**** RECORDED DATA ****

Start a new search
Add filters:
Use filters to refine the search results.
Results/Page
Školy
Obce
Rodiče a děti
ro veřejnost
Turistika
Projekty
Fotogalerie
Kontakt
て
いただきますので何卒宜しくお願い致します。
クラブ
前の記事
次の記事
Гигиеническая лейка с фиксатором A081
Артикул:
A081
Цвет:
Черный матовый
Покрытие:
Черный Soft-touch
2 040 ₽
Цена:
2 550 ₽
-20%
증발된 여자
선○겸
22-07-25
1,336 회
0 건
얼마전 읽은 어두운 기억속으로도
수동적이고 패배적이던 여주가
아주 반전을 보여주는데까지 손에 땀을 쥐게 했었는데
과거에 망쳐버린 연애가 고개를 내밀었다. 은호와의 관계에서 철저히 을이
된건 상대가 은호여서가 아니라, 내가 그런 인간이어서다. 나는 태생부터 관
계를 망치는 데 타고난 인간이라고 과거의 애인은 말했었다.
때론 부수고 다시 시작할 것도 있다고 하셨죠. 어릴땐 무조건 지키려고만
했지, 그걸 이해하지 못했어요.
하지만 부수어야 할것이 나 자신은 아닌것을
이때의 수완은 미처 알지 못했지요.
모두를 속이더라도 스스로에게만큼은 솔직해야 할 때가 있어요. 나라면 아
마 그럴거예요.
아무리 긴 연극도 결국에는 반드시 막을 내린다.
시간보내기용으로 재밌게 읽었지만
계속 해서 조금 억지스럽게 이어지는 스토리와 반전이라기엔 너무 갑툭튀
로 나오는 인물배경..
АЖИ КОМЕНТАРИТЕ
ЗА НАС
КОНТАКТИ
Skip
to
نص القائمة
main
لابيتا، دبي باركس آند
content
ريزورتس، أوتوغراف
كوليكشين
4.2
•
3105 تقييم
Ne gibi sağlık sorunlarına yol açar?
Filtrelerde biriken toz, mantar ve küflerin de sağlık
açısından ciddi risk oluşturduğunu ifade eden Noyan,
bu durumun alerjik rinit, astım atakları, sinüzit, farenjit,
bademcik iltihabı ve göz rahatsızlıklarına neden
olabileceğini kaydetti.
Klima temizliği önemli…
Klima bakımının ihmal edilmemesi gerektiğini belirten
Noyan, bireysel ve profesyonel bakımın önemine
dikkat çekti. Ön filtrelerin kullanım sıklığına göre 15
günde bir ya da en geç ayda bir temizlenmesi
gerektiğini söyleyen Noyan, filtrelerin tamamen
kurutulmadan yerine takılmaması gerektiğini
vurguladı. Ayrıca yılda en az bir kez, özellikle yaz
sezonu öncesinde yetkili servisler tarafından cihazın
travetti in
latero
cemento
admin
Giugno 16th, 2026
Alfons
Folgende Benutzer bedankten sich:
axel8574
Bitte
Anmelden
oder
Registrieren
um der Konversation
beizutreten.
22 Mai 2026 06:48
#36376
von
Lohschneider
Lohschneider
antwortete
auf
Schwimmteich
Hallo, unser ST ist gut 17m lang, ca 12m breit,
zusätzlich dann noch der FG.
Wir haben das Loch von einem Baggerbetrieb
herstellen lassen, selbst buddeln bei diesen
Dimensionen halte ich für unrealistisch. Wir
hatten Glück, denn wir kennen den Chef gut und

****

Can you recast every line of the items above as a Markdown table with the columns No. and Line text, numbering the rows and leaving out blank lines?

ANSWER BELOW
| No. | Line text |
|---|---|
| 1 | Start a new search |
| 2 | Add filters: |
| 3 | Use filters to refine the search results. |
| 4 | Results/Page |
| 5 | Školy |
| 6 | Obce |
| 7 | Rodiče a děti |
| 8 | ro veřejnost |
| 9 | Turistika |
| 10 | Projekty |
| 11 | Fotogalerie |
| 12 | Kontakt |
| 13 | て |
| 14 | いただきますので何卒宜しくお願い致します。 |
| 15 | クラブ |
| 16 | 前の記事 |
| 17 | 次の記事 |
| 18 | Гигиеническая лейка с фиксатором A081 |
| 19 | Артикул: |
| 20 | A081 |
| 21 | Цвет: |
| 22 | Черный матовый |
| 23 | Покрытие: |
| 24 | Черный Soft-touch |
| 25 | 2 040 ₽ |
| 26 | Цена: |
| 27 | 2 550 ₽ |
| 28 | -20% |
| 29 | 증발된 여자 |
| 30 | 선○겸 |
| 31 | 22-07-25 |
| 32 | 1,336 회 |
| 33 | 0 건 |
| 34 | 얼마전 읽은 어두운 기억속으로도 |
| 35 | 수동적이고 패배적이던 여주가 |
| 36 | 아주 반전을 보여주는데까지 손에 땀을 쥐게 했었는데 |
| 37 | 과거에 망쳐버린 연애가 고개를 내밀었다. 은호와의 관계에서 철저히 을이 |
| 38 | 된건 상대가 은호여서가 아니라, 내가 그런 인간이어서다. 나는 태생부터 관 |
| 39 | 계를 망치는 데 타고난 인간이라고 과거의 애인은 말했었다. |
| 40 | 때론 부수고 다시 시작할 것도 있다고 하셨죠. 어릴땐 무조건 지키려고만 |
| 41 | 했지, 그걸 이해하지 못했어요. |
| 42 | 하지만 부수어야 할것이 나 자신은 아닌것을 |
| 43 | 이때의 수완은 미처 알지 못했지요. |
| 44 | 모두를 속이더라도 스스로에게만큼은 솔직해야 할 때가 있어요. 나라면 아 |
| 45 | 마 그럴거예요. |
| 46 | 아무리 긴 연극도 결국에는 반드시 막을 내린다. |
| 47 | 시간보내기용으로 재밌게 읽었지만 |
| 48 | 계속 해서 조금 억지스럽게 이어지는 스토리와 반전이라기엔 너무 갑툭튀 |
| 49 | 로 나오는 인물배경.. |
| 50 | АЖИ КОМЕНТАРИТЕ |
| 51 | ЗА НАС |
| 52 | КОНТАКТИ |
| 53 | Skip |
| 54 | to |
| 55 | نص القائمة |
| 56 | main |
| 57 | لابيتا، دبي باركس آند |
| 58 | content |
| 59 | ريزورتس، أوتوغراف |
| 60 | كوليكشين |
| 61 | 4.2 |
| 62 | • |
| 63 | 3105 تقييم |
| 64 | Ne gibi sağlık sorunlarına yol açar? |
| 65 | Filtrelerde biriken toz, mantar ve küflerin de sağlık |
| 66 | açısından ciddi risk oluşturduğunu ifade eden Noyan, |
| 67 | bu durumun alerjik rinit, astım atakları, sinüzit, farenjit, |
| 68 | bademcik iltihabı ve göz rahatsızlıklarına neden |
| 69 | olabileceğini kaydetti. |
| 70 | Klima temizliği önemli… |
| 71 | Klima bakımının ihmal edilmemesi gerektiğini belirten |
| 72 | Noyan, bireysel ve profesyonel bakımın önemine |
| 73 | dikkat çekti. Ön filtrelerin kullanım sıklığına göre 15 |
| 74 | günde bir ya da en geç ayda bir temizlenmesi |
| 75 | gerektiğini söyleyen Noyan, filtrelerin tamamen |
| 76 | kurutulmadan yerine takılmaması gerektiğini |
| 77 | vurguladı. Ayrıca yılda en az bir kez, özellikle yaz |
| 78 | sezonu öncesinde yetkili servisler tarafından cihazın |
| 79 | travetti in |
| 80 | latero |
| 81 | cemento |
| 82 | admin |
| 83 | Giugno 16th, 2026 |
| 84 | Alfons |
| 85 | Folgende Benutzer bedankten sich: |
| 86 | axel8574 |
| 87 | Bitte |
| 88 | Anmelden |
| 89 | oder |
| 90 | Registrieren |
| 91 | um der Konversation |
| 92 | beizutreten. |
| 93 | 22 Mai 2026 06:48 |
| 94 | #36376 |
| 95 | von |
| 96 | Lohschneider |
| 97 | Lohschneider |
| 98 | antwortete |
| 99 | auf |
| 100 | Schwimmteich |
| 101 | Hallo, unser ST ist gut 17m lang, ca 12m breit, |
| 102 | zusätzlich dann noch der FG. |
| 103 | Wir haben das Loch von einem Baggerbetrieb |
| 104 | herstellen lassen, selbst buddeln bei diesen |
| 105 | Dimensionen halte ich für unrealistisch. Wir |
| 106 | hatten Glück, denn wir kennen den Chef gut und |